Jakarta, CNBC Indonesia — Global gold prices have trended downwards throughout this week, despite a turnaround in late trading, weighed down by the US Federal Reserve’s (the Fed) decision to again hold its benchmark interest rate steady.

According to Refinitiv, the gold price in the final trading of the week, Friday (1/5/2026), closed at US$4,613.02 per troy ounce. The price weakened by 0.17%. Over the past week, gold plunged 2.02% point-to-point.

The Fed did hold interest rates, but in its most divided decision since 1992.

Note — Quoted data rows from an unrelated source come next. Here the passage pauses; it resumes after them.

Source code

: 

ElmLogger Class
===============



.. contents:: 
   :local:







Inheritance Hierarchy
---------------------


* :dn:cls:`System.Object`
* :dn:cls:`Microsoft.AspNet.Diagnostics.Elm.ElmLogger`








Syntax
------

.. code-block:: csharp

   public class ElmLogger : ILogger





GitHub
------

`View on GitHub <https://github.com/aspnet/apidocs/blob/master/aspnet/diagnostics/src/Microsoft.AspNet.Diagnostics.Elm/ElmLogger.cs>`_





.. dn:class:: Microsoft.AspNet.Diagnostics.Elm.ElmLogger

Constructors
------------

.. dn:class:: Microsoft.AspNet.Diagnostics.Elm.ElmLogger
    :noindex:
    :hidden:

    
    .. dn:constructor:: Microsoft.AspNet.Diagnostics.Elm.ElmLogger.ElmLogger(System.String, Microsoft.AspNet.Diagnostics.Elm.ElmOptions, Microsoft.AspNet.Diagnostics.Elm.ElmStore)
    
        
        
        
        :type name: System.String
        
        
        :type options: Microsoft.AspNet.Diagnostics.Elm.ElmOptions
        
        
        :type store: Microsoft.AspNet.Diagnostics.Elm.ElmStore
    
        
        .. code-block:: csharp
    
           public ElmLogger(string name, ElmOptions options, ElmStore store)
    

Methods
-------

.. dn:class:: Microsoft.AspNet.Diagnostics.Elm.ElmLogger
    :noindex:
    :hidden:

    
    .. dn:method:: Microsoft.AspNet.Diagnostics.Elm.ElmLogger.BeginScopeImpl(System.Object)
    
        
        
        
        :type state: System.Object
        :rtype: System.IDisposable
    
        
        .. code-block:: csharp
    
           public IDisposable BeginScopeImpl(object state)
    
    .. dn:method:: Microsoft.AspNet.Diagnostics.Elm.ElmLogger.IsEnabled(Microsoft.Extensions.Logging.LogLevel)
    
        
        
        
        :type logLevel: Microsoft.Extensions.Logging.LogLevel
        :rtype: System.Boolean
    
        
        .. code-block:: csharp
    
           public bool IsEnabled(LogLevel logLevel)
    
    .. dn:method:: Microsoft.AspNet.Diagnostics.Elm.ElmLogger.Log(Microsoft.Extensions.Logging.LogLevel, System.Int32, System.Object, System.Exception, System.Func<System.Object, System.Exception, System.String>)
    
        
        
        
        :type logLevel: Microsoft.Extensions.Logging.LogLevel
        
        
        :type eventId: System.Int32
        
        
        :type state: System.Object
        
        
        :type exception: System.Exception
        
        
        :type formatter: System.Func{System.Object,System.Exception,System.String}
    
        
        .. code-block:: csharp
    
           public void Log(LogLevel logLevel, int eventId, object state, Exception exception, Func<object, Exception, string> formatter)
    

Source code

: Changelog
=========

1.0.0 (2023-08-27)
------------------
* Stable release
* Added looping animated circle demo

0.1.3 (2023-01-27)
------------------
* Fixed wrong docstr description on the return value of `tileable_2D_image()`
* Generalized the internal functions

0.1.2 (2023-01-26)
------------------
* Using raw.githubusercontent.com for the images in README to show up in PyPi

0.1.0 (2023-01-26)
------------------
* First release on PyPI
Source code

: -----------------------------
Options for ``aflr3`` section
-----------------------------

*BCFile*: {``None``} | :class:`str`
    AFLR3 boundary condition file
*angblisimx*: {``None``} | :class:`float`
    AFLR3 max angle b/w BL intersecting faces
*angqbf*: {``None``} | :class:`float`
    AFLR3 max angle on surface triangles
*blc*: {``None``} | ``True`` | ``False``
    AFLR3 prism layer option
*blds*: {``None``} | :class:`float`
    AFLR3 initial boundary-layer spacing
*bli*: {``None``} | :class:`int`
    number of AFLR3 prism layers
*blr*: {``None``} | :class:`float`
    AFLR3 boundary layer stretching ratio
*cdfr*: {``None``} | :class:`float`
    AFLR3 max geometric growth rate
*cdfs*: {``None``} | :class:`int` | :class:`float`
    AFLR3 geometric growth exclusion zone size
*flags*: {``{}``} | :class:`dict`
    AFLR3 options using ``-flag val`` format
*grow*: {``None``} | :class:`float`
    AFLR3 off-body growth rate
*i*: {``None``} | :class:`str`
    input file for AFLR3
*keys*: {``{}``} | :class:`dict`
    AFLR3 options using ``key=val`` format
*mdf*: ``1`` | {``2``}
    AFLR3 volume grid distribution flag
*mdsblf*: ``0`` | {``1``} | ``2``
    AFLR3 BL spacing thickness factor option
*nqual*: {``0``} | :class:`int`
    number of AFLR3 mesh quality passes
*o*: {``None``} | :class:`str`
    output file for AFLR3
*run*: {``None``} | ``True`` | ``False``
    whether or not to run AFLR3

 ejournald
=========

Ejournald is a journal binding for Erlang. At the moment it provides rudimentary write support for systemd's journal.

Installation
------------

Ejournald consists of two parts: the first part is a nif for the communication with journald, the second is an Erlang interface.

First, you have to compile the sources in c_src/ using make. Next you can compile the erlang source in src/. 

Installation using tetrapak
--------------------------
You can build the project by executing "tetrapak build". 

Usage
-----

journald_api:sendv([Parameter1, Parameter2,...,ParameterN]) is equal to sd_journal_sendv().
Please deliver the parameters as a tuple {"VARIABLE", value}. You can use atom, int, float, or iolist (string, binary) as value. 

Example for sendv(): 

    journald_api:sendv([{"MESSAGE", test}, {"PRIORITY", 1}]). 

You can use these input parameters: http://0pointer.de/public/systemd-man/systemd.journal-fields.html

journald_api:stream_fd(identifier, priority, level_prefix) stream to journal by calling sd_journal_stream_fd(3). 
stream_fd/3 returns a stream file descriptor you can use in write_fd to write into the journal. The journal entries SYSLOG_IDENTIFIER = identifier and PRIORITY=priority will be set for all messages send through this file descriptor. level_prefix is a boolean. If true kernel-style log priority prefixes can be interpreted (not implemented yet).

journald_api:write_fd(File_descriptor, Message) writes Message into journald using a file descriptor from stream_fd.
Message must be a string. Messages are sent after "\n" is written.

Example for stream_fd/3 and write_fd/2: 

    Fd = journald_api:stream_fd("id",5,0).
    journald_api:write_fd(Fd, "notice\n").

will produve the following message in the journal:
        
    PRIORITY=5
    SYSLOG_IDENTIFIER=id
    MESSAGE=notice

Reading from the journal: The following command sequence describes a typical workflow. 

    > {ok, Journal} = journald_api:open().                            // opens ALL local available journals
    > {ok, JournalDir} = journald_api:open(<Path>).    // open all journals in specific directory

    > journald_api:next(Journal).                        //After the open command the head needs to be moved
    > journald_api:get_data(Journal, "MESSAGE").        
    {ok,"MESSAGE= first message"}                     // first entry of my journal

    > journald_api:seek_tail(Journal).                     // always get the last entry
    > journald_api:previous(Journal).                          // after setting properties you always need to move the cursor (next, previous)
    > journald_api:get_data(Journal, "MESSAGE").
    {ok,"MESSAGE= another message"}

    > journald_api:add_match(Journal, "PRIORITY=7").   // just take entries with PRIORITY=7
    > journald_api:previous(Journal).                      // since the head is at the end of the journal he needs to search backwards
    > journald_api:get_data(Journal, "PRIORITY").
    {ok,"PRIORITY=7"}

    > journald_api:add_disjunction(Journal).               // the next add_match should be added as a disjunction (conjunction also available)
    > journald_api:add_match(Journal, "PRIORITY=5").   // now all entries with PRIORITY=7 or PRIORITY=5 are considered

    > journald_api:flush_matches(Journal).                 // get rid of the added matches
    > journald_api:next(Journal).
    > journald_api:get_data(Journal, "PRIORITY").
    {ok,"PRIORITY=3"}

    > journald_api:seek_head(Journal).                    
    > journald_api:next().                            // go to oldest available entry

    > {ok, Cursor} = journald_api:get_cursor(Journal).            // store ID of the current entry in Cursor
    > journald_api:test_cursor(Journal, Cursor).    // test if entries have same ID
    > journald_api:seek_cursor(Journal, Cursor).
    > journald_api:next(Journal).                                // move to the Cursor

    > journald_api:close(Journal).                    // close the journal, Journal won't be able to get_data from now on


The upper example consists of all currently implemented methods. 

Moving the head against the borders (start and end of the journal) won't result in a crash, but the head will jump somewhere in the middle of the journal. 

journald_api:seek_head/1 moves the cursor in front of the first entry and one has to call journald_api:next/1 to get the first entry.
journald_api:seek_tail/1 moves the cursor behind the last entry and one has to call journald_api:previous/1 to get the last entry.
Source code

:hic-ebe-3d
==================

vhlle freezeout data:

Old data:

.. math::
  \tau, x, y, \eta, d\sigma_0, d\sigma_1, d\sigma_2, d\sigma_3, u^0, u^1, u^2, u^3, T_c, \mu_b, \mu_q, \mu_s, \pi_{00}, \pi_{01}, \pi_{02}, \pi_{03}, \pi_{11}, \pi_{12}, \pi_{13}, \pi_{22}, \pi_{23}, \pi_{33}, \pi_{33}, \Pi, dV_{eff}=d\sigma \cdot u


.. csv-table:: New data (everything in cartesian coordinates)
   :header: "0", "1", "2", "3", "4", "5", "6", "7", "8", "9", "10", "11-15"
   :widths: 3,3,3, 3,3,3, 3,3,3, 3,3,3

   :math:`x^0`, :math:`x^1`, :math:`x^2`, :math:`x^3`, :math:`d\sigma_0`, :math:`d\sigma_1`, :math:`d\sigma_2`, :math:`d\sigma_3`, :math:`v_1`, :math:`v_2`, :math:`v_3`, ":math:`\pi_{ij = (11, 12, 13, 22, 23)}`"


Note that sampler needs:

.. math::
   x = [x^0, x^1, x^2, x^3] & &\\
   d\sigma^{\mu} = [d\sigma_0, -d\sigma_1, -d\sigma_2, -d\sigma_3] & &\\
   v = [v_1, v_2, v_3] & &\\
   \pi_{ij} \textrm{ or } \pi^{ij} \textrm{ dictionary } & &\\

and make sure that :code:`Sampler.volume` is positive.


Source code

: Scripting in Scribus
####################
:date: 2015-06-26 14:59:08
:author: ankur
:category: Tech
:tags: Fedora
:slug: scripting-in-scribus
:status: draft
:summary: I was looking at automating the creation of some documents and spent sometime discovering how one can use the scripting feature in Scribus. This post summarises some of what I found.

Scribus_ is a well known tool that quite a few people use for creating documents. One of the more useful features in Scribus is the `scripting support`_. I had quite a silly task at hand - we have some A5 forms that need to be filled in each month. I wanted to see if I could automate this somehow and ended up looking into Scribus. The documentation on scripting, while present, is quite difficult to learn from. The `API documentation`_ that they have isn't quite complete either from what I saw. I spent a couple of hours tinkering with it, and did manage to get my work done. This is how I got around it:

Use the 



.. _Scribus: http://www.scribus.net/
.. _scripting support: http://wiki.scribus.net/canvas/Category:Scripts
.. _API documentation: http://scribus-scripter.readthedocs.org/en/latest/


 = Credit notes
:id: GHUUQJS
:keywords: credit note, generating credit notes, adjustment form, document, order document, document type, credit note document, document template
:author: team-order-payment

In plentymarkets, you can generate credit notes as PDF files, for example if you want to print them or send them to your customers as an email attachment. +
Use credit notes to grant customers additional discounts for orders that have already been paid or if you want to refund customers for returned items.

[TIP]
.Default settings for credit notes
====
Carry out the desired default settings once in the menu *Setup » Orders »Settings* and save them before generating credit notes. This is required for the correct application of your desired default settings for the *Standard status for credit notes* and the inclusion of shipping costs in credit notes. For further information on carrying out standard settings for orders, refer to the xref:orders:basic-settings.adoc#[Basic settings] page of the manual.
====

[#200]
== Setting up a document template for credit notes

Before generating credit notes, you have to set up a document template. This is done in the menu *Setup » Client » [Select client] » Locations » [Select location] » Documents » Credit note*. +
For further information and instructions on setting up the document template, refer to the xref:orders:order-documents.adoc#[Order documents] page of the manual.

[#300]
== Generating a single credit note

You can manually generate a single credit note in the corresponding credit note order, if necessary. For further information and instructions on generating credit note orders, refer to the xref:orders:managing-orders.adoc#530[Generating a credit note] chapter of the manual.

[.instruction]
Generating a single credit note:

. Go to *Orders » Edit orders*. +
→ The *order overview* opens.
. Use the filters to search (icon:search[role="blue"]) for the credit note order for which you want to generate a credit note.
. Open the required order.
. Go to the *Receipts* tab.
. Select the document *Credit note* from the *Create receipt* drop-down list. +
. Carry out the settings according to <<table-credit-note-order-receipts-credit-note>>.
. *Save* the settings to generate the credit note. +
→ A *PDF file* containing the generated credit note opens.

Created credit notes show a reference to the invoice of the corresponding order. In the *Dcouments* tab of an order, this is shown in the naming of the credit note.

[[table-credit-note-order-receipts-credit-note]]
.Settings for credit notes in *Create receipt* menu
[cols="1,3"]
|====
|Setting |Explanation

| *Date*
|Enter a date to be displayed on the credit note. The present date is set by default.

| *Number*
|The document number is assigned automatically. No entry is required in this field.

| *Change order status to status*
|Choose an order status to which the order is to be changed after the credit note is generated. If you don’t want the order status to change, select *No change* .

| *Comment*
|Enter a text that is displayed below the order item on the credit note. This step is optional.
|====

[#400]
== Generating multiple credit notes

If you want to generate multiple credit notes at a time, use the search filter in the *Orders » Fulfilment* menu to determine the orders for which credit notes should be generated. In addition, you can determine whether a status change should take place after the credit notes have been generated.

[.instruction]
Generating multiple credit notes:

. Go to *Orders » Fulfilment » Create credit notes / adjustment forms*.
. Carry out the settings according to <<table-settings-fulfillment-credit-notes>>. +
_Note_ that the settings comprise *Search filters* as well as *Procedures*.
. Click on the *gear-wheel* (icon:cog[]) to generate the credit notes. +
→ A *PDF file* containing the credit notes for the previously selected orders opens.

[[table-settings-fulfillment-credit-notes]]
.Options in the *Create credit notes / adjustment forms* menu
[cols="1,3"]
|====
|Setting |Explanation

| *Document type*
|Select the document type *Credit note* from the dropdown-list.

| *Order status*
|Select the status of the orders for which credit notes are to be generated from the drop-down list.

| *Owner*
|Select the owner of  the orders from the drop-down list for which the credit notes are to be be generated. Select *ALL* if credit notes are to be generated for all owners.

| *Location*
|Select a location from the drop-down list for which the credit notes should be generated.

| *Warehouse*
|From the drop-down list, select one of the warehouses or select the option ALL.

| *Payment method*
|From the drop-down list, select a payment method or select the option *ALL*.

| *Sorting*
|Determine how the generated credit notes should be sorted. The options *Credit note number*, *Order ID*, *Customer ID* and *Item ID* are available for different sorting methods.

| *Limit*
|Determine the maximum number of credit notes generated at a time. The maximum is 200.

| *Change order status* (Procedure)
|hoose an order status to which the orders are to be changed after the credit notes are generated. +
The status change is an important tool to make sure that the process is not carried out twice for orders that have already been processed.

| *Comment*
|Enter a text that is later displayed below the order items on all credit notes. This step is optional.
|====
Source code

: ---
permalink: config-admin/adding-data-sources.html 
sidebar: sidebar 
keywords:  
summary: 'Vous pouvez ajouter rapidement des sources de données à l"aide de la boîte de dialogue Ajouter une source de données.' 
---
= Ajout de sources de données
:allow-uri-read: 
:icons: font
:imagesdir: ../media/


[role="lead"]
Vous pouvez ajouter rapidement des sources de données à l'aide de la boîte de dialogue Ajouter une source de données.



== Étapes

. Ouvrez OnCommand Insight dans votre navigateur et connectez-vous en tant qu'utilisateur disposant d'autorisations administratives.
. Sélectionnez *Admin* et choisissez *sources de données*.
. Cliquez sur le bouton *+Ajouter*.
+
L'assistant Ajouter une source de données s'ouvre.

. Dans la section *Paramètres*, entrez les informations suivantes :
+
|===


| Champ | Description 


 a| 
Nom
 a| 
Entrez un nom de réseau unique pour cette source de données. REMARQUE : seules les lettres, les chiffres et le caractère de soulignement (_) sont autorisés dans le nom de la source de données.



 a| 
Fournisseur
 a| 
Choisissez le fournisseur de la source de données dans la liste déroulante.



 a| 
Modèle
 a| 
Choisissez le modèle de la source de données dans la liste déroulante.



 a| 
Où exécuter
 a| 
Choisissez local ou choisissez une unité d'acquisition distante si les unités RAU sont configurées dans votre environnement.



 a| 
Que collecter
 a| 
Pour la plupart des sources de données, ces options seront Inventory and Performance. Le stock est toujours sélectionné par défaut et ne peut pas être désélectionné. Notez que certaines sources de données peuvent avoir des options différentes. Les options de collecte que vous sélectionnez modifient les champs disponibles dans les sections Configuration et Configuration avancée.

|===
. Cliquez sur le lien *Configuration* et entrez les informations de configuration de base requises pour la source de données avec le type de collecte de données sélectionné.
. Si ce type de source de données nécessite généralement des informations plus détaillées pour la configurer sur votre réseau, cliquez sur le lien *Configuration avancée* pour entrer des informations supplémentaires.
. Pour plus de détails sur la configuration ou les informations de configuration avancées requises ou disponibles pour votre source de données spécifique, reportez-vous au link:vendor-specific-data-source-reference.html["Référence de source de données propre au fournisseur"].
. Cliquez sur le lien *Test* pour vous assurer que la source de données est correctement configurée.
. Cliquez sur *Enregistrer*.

The central bank highlighted growing concerns over inflation. Three officials even rejected the statement because they did not want any signal of a bias towards rate cuts.

After the Federal Reserve’s decision, market participants continue to bet that interest rates will not be cut this year or in the near future. Inflation concerns have risen again as global oil prices remain above US$100 per barrel due to US-backed conflicts against Iran.

“Only Donald Trump and Iran can save the market, but neither side is approaching an agreement and oil prices reflect that. In this situation, the outlook for gold does not look too bright,” said market analyst at City Index and FOREX.com, Fawad Razaqzada, quoted Saturday (2/5/2026).

Inflation concerns are rising along with global oil prices that remain above US$100 per barrel due to the US-backed conflict against Iran.

From a fundamental economic perspective, gold’s attractiveness is still limited by the prospects of tight central bank interest rate policies. US Personal Consumption Expenditures (PCE) data showed a 0.7% surge last month, recording the fastest growth since mid-2022.

This strengthens concerns that inflation will remain high amid uncertainty from the conflict in Iran, forcing the Fed and the Bank of England (BoE) to maintain interest rates at high levels or even tighten further if the situation worsens.

Although gold serves as a hedge instrument, rising interest rates tend to reduce investor interest because they increase the opportunity cost compared to interest-yielding assets.

Despite short-term selling pressure due to geopolitical uncertainty in the Middle East, analysts still see long-term recovery potential for gold as a safe-haven asset.

Citi’s projections show a fairly stable price target at US$4,300 in the short term, with potential to reach US$5,000 within the next 6 to 12 months as market confidence in safe-haven assets returns.

Overall, the current dynamics indicate that although gold has recorded a monthly decline of around 0.84%, price volatility remains high due to the tug-of-war between global inflation risks and geopolitical tensions.